Goldilocks lives, all right. But now she is a brunette boy of seventeen.

Goldilocks might need to plan a short vacation to re-visit The Bears. That's because Goldilocks is wearing out his welcome at the Mansion. He's been in and out most of the summer. But now, he has two modes of existence.

I have so much to do!
There's nothing to do!

This morning, he tried to persuade me to make him french toast. Which I've never made before in my life. But Goldilocks, the authority, explained that it's just bread dipped in milk and egg. Although he did not wish to make such a simple meal for himself. Did not, even, wish to drop the frozen kind into the toaster.

You do it for me.

You are perfectly capable. You're young. Why should I have to do something you can do for yourself?

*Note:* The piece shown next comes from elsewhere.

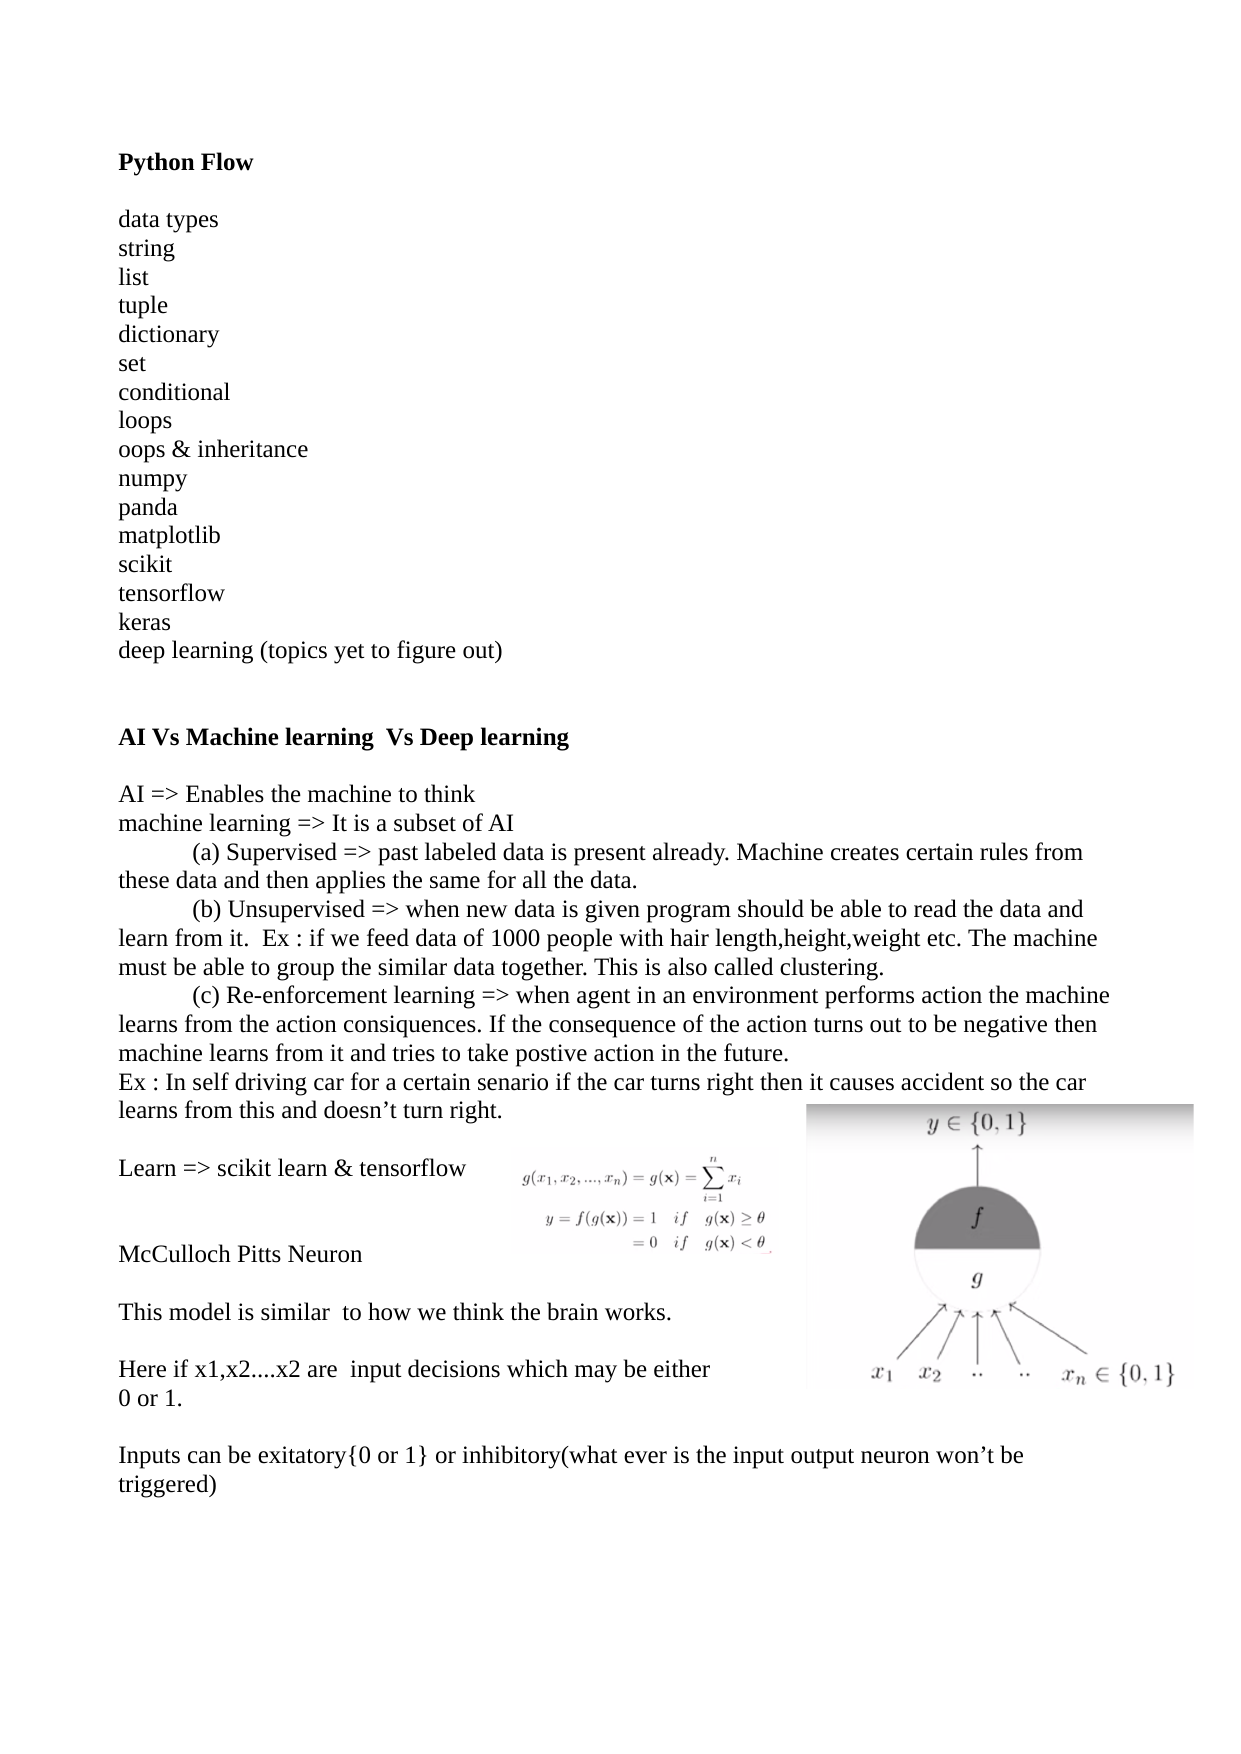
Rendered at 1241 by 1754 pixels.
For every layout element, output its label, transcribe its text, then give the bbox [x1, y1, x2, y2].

Because you signed up for it. You're the mom.

They're in the freezer. The kind in sections like a piece of bread that you put in the toaster.

I HATE that kind! Why didn't you get the other kind?

The Pony put it in the cart. You know. When he has to go and do the shopping with me every week.

That's ridiculous. You should have made him get the right kind.

You're never happy. You are Goldilocks. Remember that sandwich I made you two days ago? I never do it right. That wasn't enough peanut butter. That was too much peanut butter.

Ha ha. But really. Next time, just put more than that one time, and less than the last time.

I know. It will be just right. Then there's the pillow you asked for. You said to get one the thickness of a couch pillow. So we did.

Actually, this new pillow is too thick. I've tried everything to flatten it, but I can't. But I'm trying to sleep on it.

See? Goldilocks. Your old pillow was too thin, and the new one is too thick.

Okay, I get it.

I did not inform Mr. Goldilocks that The Pony also galloped across The Devil's Playground to pick out a pillow to my specifications. What he doesn't know can't possibly make him any more dissatisfied.


Sioux said...

Goldilocks got chased out of the house by three angry bears.


The Genius should remember that.

Chickadee said...

You've got your hands full with Farmer H and The Genius. Good grief.

Hillbilly Mom said...

That boy thinks he is immune to bears. That he is a bear-tamer. Smarter than the bears. One of these days, a bear is going to bite him in the butt.

At least I have The Pony to assist me in my quest to survive.